What you will do: Give the data below again exactly as written, without its pictures.

'''

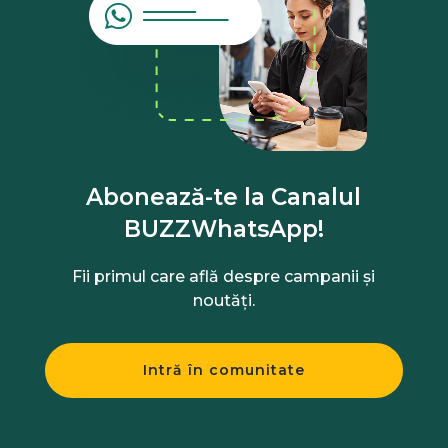
Abonează-te la Canalul
BUZZWhatsApp!
Fii primul care află despre campanii și
noutăți.
Intră în comunitate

'''

Exercise output:
Abonează-te la Canalul
BUZZWhatsApp!
Fii primul care află despre campanii și
noutăți.
Intră în comunitate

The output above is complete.